Measurement or gauging systems are often designed to report dimensions of patterns and provide feedback (X, Y and theta measurements for alignment) for process control. These systems assume that the measurement area is defect free and that a good estimate, at least in a least squares sense, is available to locate the position of each pattern precisely. Most commercially available circuit board inspection systems do not provide full-function circuit inspection and dimensional measurement. For hybrid inspection systems alignment is very important and in integrated circuit inspection systems precise line width measurements are required. Measurement accuracy at any single location is also affected by digitization. Confidence in the measurement is typically plus or minus the size of each pixel or picture element.
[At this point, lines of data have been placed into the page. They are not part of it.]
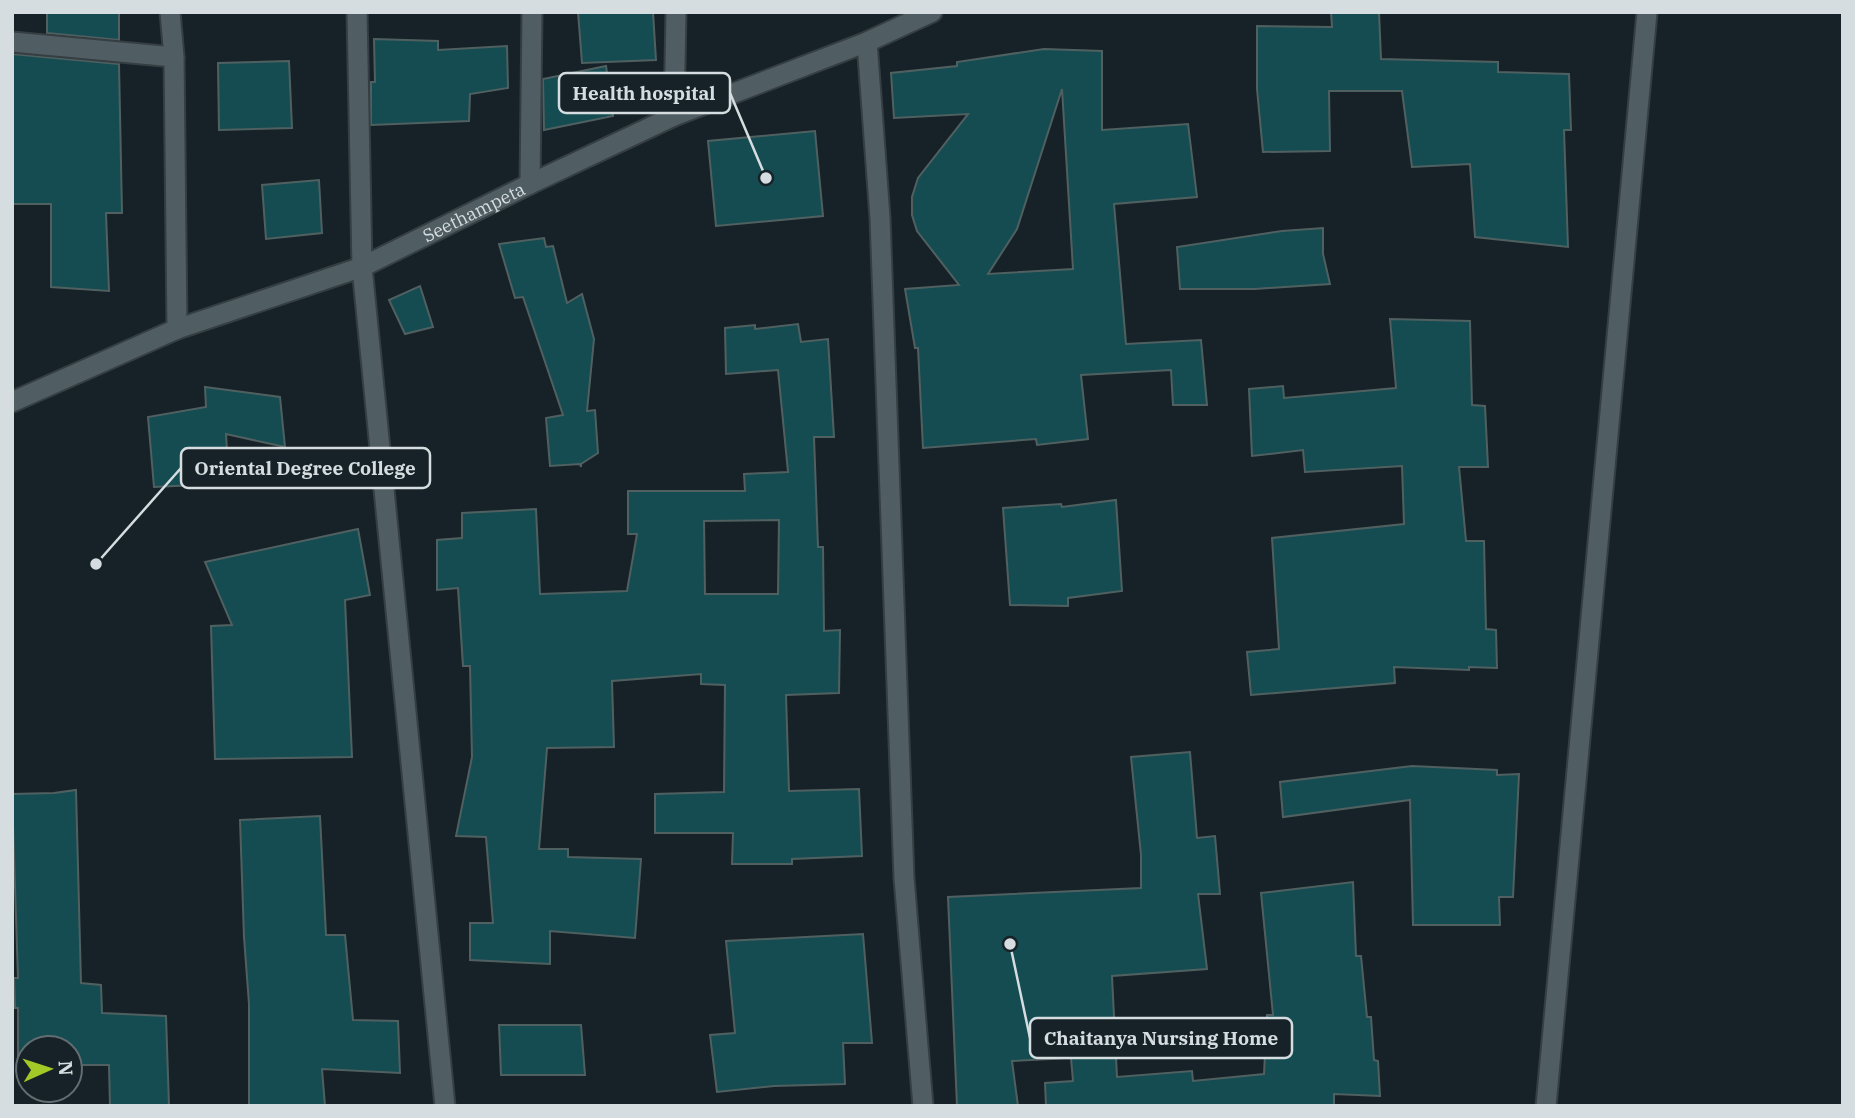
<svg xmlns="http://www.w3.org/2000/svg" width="1855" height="1118" viewBox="0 0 1855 1118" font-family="'IBM Plex Serif',serif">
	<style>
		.building { fill: #144c51; stroke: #506061; stroke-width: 2; fill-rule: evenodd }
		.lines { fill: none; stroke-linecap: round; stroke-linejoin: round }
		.minor-casing { stroke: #353e42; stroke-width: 23 }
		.tertiary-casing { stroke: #353e42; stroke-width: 23 }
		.minor { stroke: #505e64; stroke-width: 19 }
		.tertiary { stroke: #505e64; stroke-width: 19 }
		.labels { text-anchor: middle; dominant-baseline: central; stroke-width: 5; stroke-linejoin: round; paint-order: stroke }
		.street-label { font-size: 18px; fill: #d5dde0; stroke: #162227 }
		.leader { fill: none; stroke: #d5dde0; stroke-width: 2.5 }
		.callout-dot { fill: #d5dde0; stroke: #162227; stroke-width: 2.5 }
		.callout { fill: #162227; stroke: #d5dde0; stroke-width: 2.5 }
		.callout-label { font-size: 19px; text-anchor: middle; font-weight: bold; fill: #d5dde0 }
	</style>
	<rect width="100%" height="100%" fill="#162227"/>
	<g class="building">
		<polygon points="47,12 119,12 119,40 47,33"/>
		<polygon points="578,12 653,12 656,60 582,63"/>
		<polygon points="1331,12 1379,12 1381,59 1498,62 1498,72 1569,74 1571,130 1564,130 1568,247 1475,237 1470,164 1412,167 1402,91 1329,91 1330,151 1263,152 1257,89 1257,26 1332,27"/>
		<polygon points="374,39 438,41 438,50 507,46 508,88 470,94 469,121 371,125 371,82 375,82"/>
		<path d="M1044 49 1102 51V130L1188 124 1197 197 1114 204 1126 344 1201 340 1207 405H1173L1171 370 1081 375 1088 439 1037 445 1036 439 923 448 918 348H915L905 289 959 285 917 231 912 215V197L918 178 968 114 894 118 891 73 957 66V62ZM1062 89 1073 269 988 274 1017 229Z"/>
		<polygon points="12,54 119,64 122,213 106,213 109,291 51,287 51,204 12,204"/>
		<polygon points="289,61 292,128 219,130 218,63"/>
		<polygon points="606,66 613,116 544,130 543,79"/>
		<polygon points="815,131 823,216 716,226 708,141"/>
		<polygon points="319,180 322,233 266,239 262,185"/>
		<polygon points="1323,228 1323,254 1330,284 1255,289 1180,289 1177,247 1282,231"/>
		<polygon points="544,238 546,247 553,246 567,303 582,294 594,339 587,411 595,410 598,453 581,464 581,467 580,464 550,466 546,418 563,415 523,297 515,298 499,244"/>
		<polygon points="420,286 433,327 405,334 389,300"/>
		<polygon points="1390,319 1470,321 1472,405 1485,406 1488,467 1459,467 1466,541 1484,541 1486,629 1496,630 1497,668 1469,667 1469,670 1394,667 1395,683 1251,695 1247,652 1279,649 1272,538 1404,524 1402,466 1305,472 1303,450 1252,456 1249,389 1283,386 1284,398 1396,388"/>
		<path d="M798 324 801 342 828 339 834 437H814L818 547H823L824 631 840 630 839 693 786 695 789 791 859 789 862 856 792 859V864H732L733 833H655V794L724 792 725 685 701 684V674L612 681 614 747 547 748 539 849H568V857L641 859 635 938 550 931V964L470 960V923H493L486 837 456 836 472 757 470 666H463L458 588 437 590V540L462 538V513L536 509 540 594 627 591 637 534H628V491H745L744 474 788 472 778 370 726 374 725 328 755 325V329ZM779 520 778 594H705L704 521Z"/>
		<polygon points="205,387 280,397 285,447 226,434 227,451 194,450 196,485 154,487 148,417 206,407"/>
		<polygon points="1116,500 1122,591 1068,598 1068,606 1010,605 1003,508 1061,504 1062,507"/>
		<polygon points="358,529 370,595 345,600 352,757 215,759 211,626 232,625 205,562"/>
		<polygon points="1190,752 1197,838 1215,836 1220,894 1198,894 1207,969 1112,976 1117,1077 1192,1071 1193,1081 1264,1074 1265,1054 1268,1054 1267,1015 1273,1015 1261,893 1353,882 1356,956 1361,956 1367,1017 1371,1017 1374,1060 1378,1061 1380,1096 1334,1094 1334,1106 1046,1106 1045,1083 1073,1081 1071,1058 1012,1061 1018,1106 957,1106 948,897 1141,888 1141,855 1131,757"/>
		<polygon points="1412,766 1497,770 1497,775 1519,774 1513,897 1499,897 1500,925 1413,925 1410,800 1283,817 1280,782"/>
		<polygon points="76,790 81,983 101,985 102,1013 166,1016 169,1106 110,1106 109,1065 70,1065 70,1048 28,1048 28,1064 18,1064 18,1008 15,1008 14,978 18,978 12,794 54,793"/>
		<polygon points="320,816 326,935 345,935 353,1020 398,1021 400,1073 322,1069 325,1106 249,1106 249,1004 244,937 240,820"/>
		<polygon points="863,934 872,1043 843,1043 845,1084 774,1086 717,1092 710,1035 735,1033 726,941"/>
		<polygon points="499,1025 581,1025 585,1075 501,1075"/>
	</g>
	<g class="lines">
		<g class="minor-casing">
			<g id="minor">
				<polyline points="170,12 174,57 177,329"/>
				<polyline points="357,12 362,267 445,1106"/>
				<polyline points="12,42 174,57"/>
				<polyline points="867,42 880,218 904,878 923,1106"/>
				<polyline points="674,116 676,12"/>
				<polyline points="530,184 532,12"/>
				<polyline points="1546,1106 1647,12"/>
			</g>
		</g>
		<g class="tertiary-casing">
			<g id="tertiary">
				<path id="s1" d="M12 402 177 329 362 267 530 184 674 116 867 42 932 12"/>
			</g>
		</g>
		<use href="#minor" class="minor"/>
		<use href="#tertiary" class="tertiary"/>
	</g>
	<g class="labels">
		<g class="street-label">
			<text stroke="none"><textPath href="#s1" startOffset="500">Seethampeta</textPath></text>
		</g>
	</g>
	<path class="leader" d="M766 178L730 93M96 564L181 468M1010 944L1030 1038"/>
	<g class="callout-dot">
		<circle cx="766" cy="178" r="7"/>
		<circle cx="96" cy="564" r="7"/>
		<circle cx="1010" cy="944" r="7"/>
	</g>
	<g class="callout">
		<rect x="559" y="73" width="171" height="40" rx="7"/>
		<rect x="181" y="448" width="249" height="40" rx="7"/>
		<rect x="1030" y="1018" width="262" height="40" rx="7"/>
	</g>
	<g class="callout-label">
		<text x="644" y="100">Health hospital</text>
		<text x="305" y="475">Oriental Degree College</text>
		<text x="1161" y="1045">Chaitanya Nursing Home</text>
	</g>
	<rect width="1855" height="1118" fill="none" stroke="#d5dde0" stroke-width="28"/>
	<g transform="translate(49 1069) rotate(87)"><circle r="33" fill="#162227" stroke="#626d71" stroke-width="2"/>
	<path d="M0-5L12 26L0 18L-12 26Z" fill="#a3c927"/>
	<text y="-10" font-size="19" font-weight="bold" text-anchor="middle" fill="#d5dde0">N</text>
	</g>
</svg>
Thick film electronic circuits are commonly produced on a ceramic substrate. Several layers consisting of a conductor, resistor, dielectric and solder paste patterns are printed with various inks onto the substrate using screen printing and subsequent firing processes. After these operations, components are placed onto the substrate. Automatic visual inspection of each of the printed layers before component assembly is desired since checking such circuits is putting ever more strain on human inspectors. Designs are growing more complex with thinner lines, larger substrates and the greater user of multilayer construction. This inspection must be performed both before and after firing the individual layers (i.e. when both the layer is wet and again when it is dry). Typical flaws include voids, cracks, misalignment, path spacing and width errors etc. Resolution required from inspection is typically in excess of one mil (i.e. 0.001 inch). The surface area of each circuit is frequently one million square mils.
Missed defects because of lapses in human concentration or fatigue can be expensive. Buried flaws in multilayer circuits are virtually impossible to repair. The cost of a defect multiplies if it reaches the next stage of production which is assembly.
Inspection time becomes more and more an issue as manufacturers move into large substrates of dense, multilayer designs. In such cases, human inspection of the layers may be measured in minutes. The task puts a heavy burden on manufacturing people creating a potential bottleneck. It is desirable if such automatic vision systems be capable of generating a data base necessary for statistical reporting to achieve process control.